After taking photographic evidence of the unknown device on Langan’s property, Strichart realized that its purpose is to capture and hold insects– a sticker on the green container specifies that it is specifically aimed at gathering Japanese beetles. Furthermore, Strichart found another bug-collection box, of a different variety, hanging on a tree near the newsroom, but that box is triangular with writing that identifies it as government property. The box reads: “for information contact your county or state or federal plant protection program’s office.” The Signal Tribune was unsuccessful in gaining more information, after contacting representatives from all three levels of government.
According to a study conducted by the University of Kentucky (UK) called, “Japanese Beetles in the Urban Landscape,” the insect is not a threat in Japan where its population is mediated by natural predators. However, in the U.S., the beetle has no natural predator and causes immense damage by skeletizing the plants on which it feeds. Japanese beetles typically feed in groups and prefer the green tissue between a leaf’s veins. Their feeding patterns leave behind the skeletal structure of whichever plant they are eating, which could be any of about 300 plant species.
Two types of bait are typically used to attract the half-inch-long beetles. Some traps imitate the scent of virgin female beetles, which only attracts male beetles. The second type employs a food scent that attracts both sexes. The UK study reports that the combination of ingredients “is such a powerful attractant that traps can draw in thousands of beetles a day.” It is not known what type of trap is used on Langan’s property or, for that matter, who is placing them in other locations around town.
Kathy Alford, owner of Alford’s English Gardens, a local landscaping business, said the bug catchers are probably there to monitor and control certain species of insects that could potentially be destructive if their numbers are left unmonitored or uncontrolled. Alford, who wrote a thesis on the glassy-winged sharpshooter (which had been destroying grape vines in northern California), said that the program is probably state run but implemented county by county.

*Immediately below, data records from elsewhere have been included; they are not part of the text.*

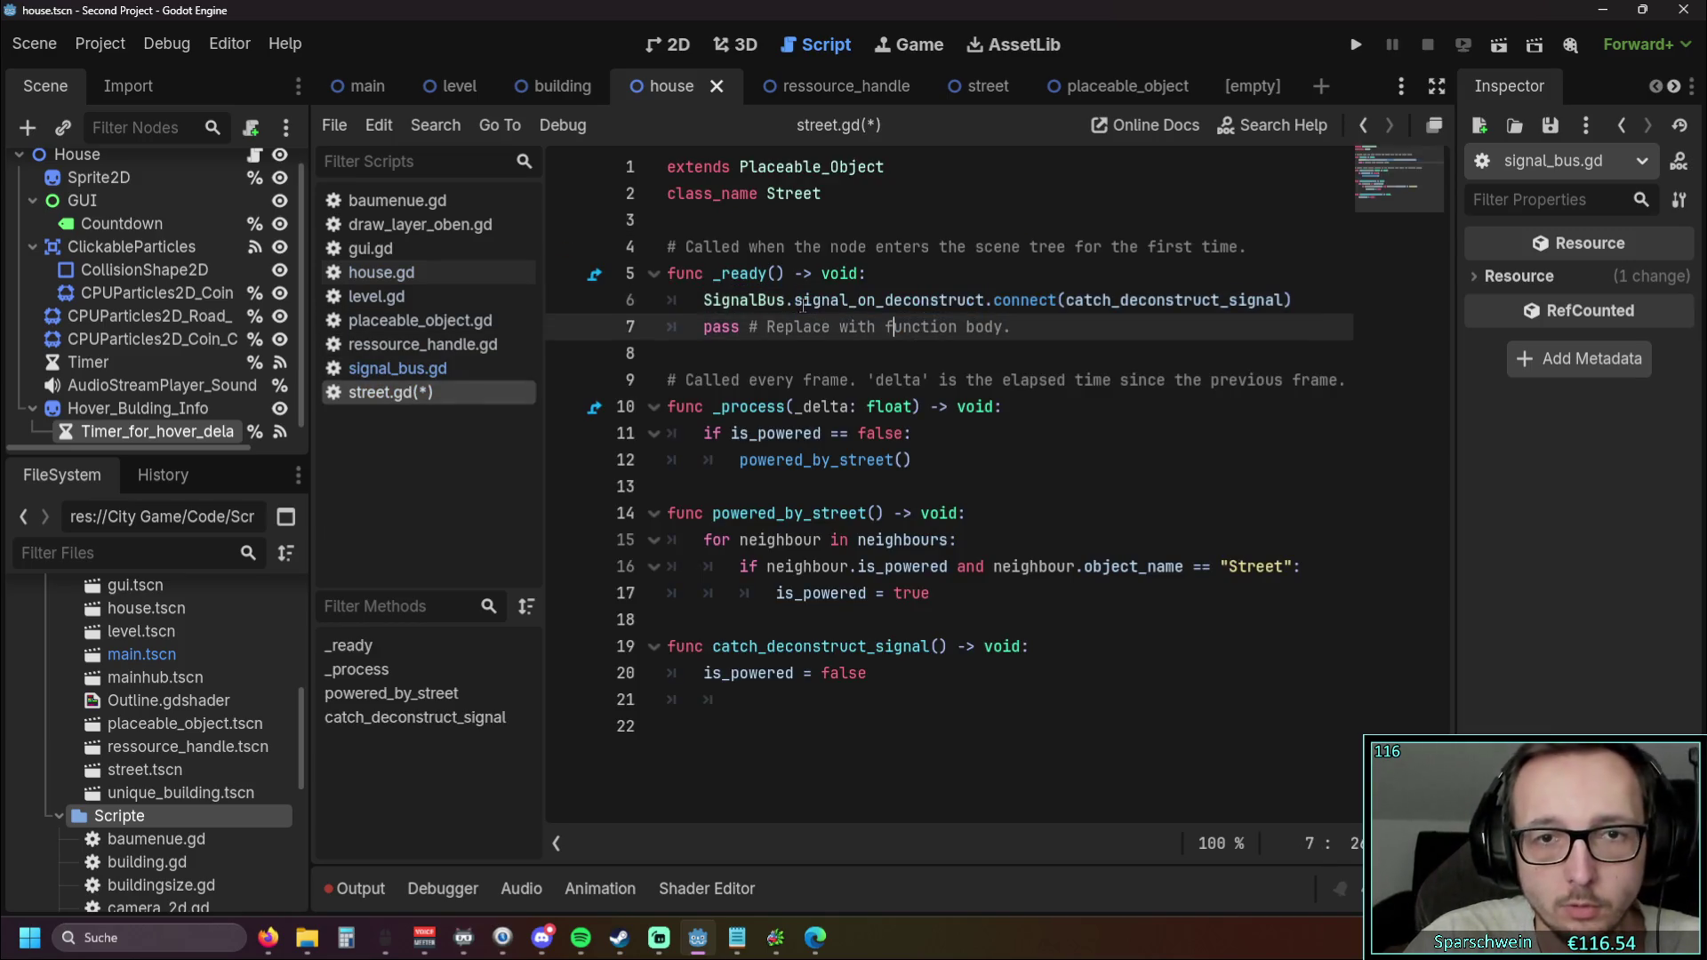
pyautogui.press('ctrl+z')
pyautogui.doubleClick(951, 300)
pyautogui.press('ctrl+v')
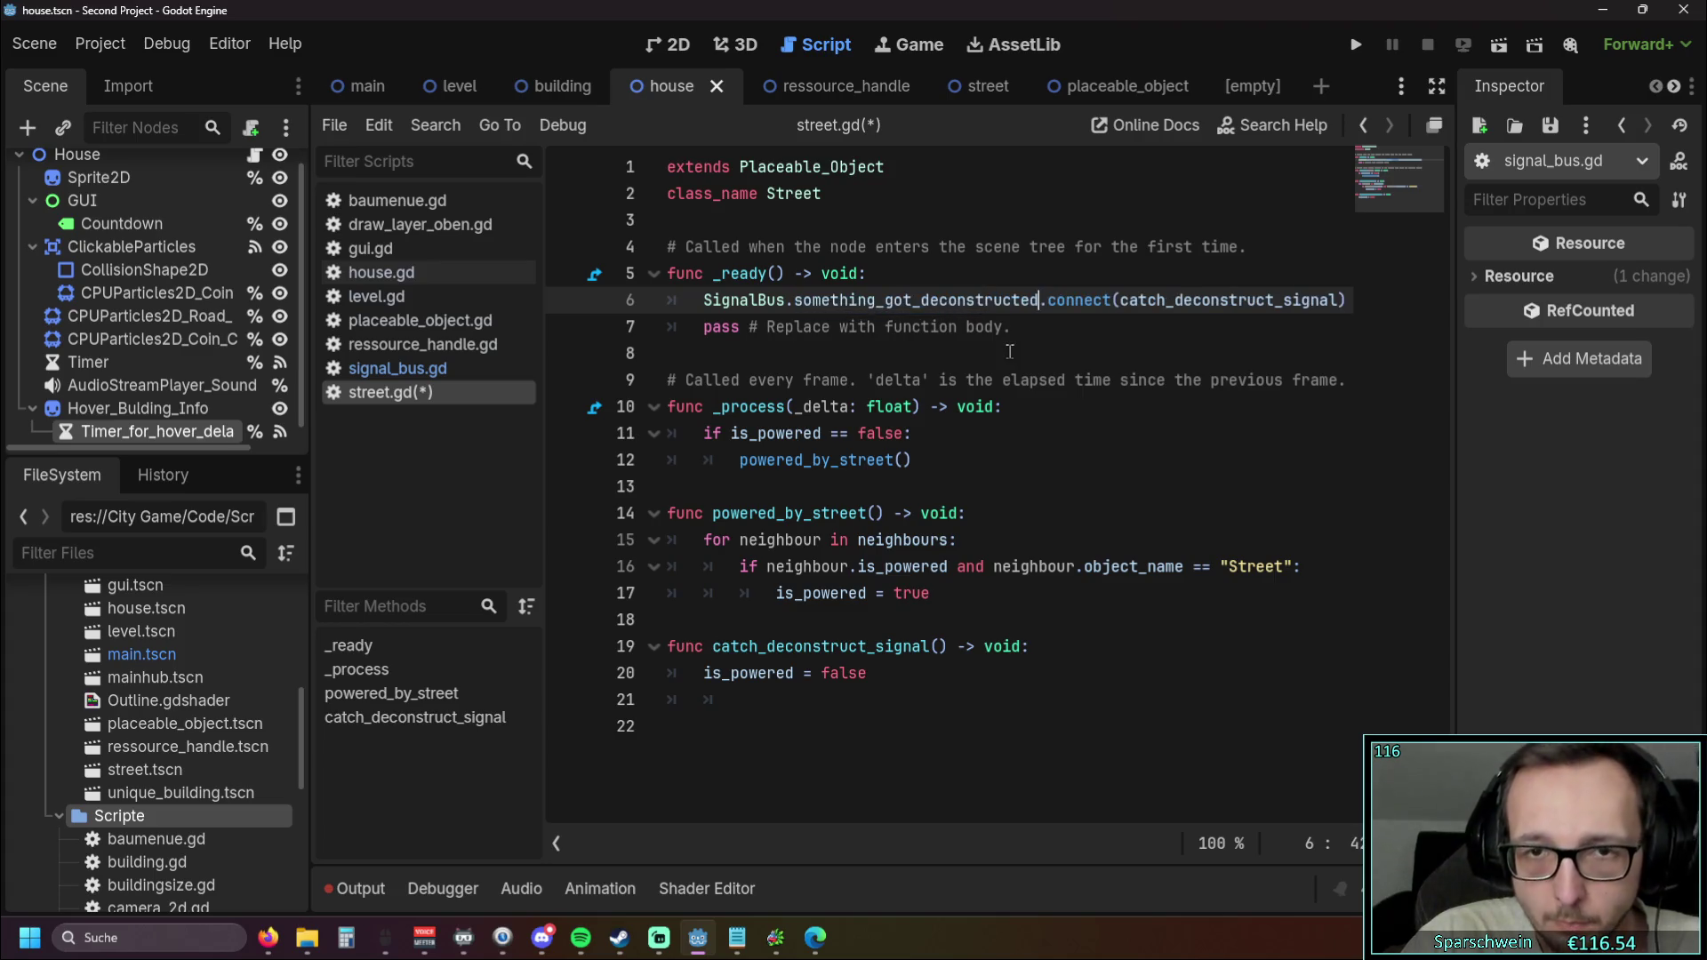
pyautogui.click(1081, 351)
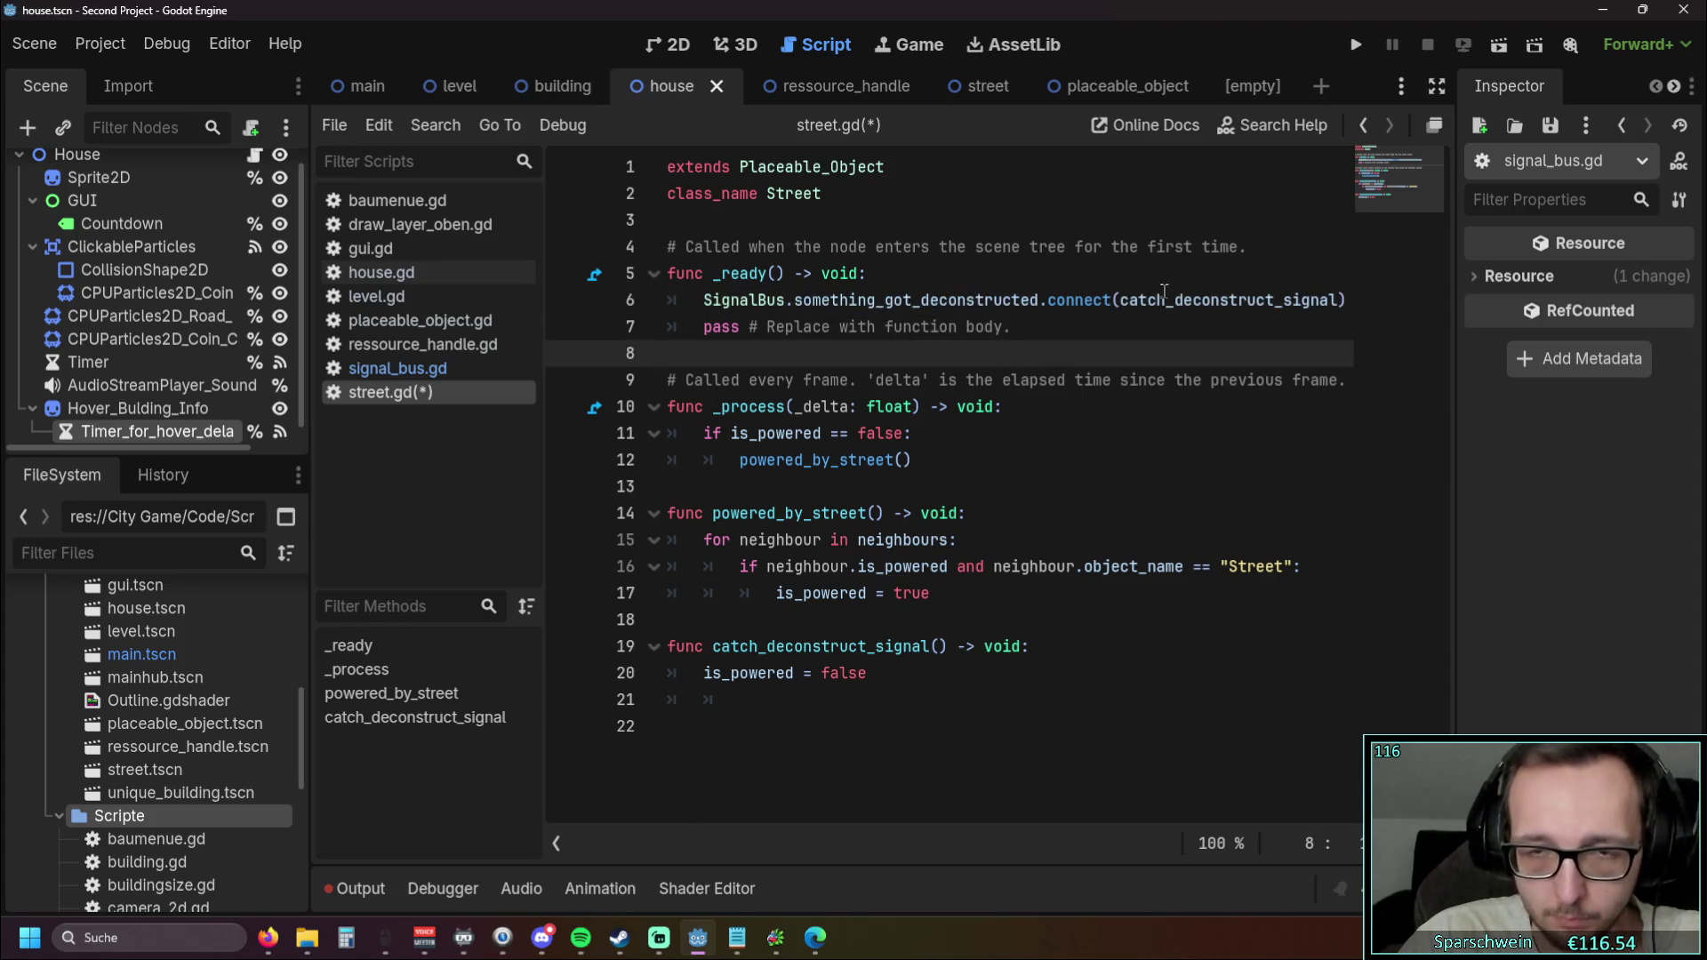
# Pass "something_got_deconstructed" as a quoted argument to connect on line 6
pyautogui.moveTo(1122, 299); pyautogui.dragTo(1378, 302)
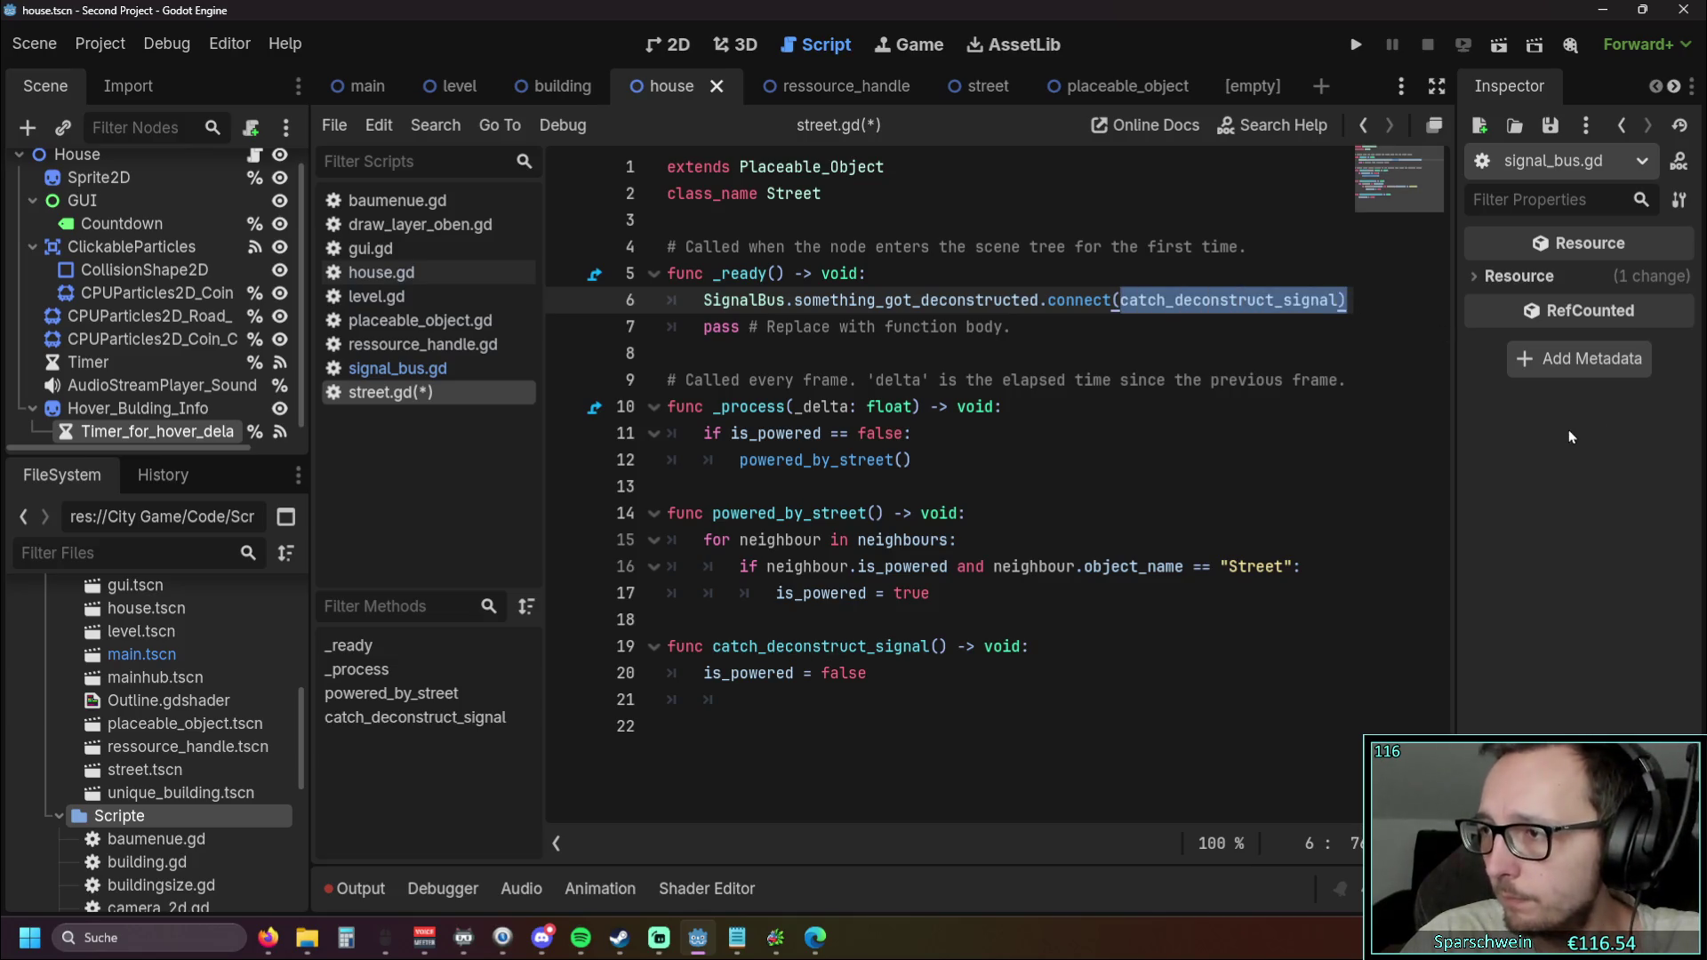
pyautogui.write('"')
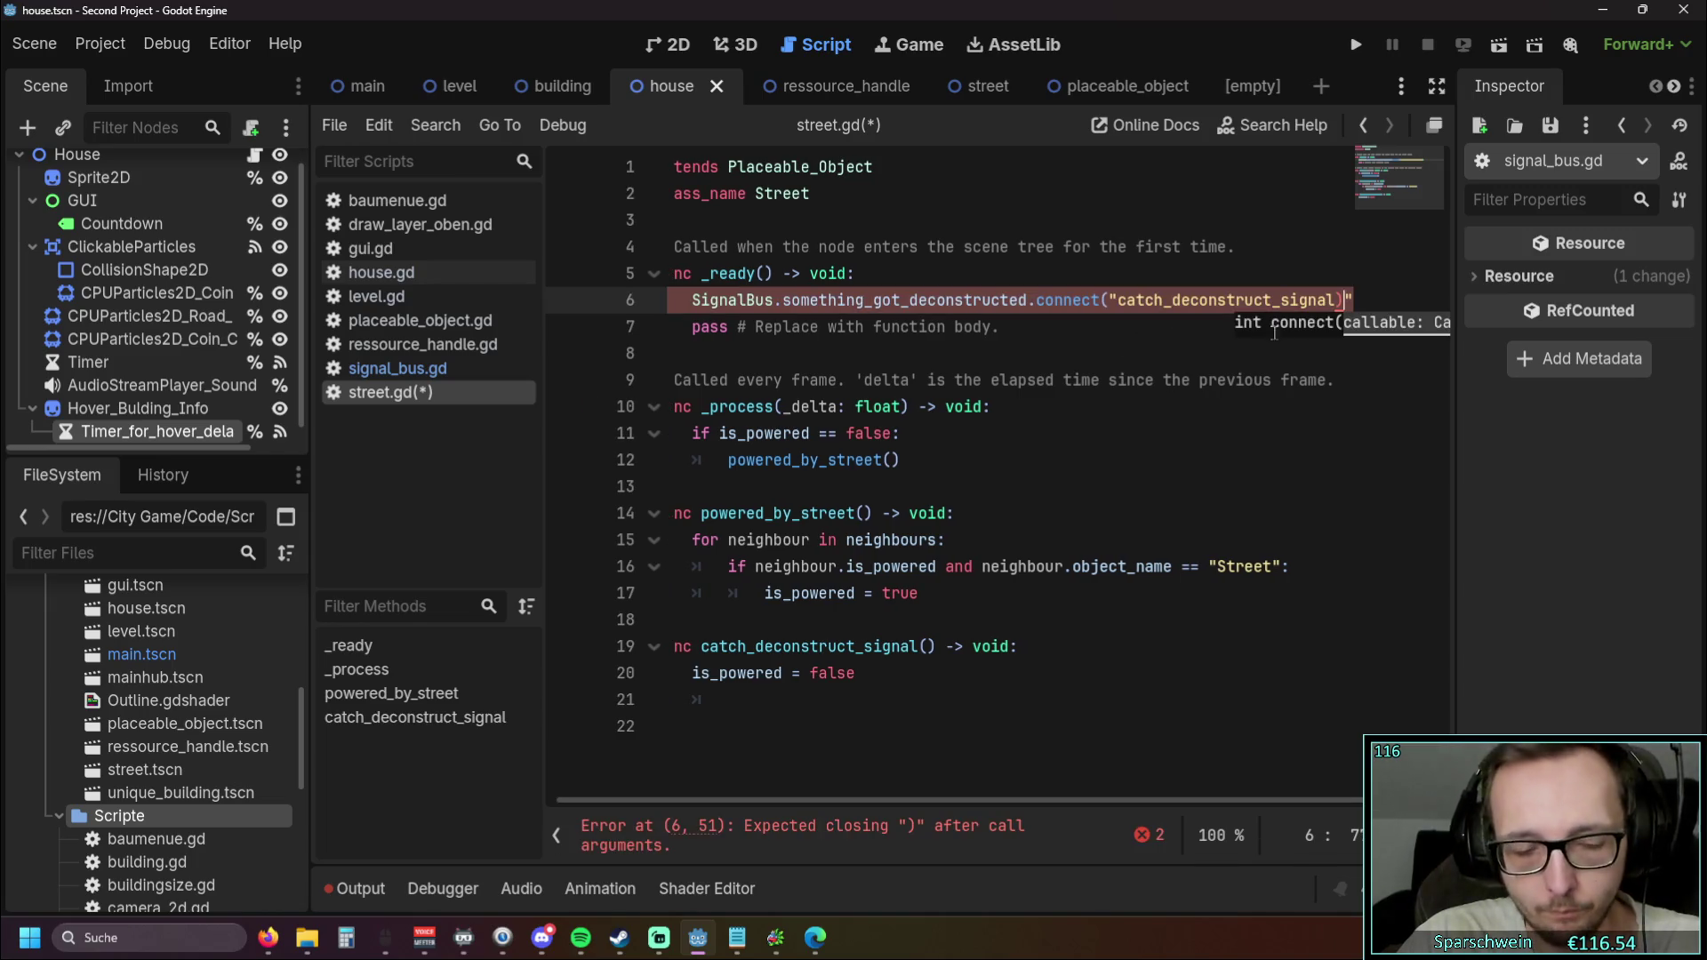
pyautogui.click(1353, 299)
pyautogui.moveTo(1354, 299); pyautogui.dragTo(1109, 299)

She added that recent efforts to control harmful insect populations do not use spraying tactics, which could devastate a species. “They’re doing monitoring,” Alford said. “It’s not about spraying– it’s about monitoring and controlling.” In the past, people have felt free to use any pesticide there is. According to Alford, a different philosophy of bug control is emerging. “It is kind of like the Rodney King thing. Can’t we all just get along?”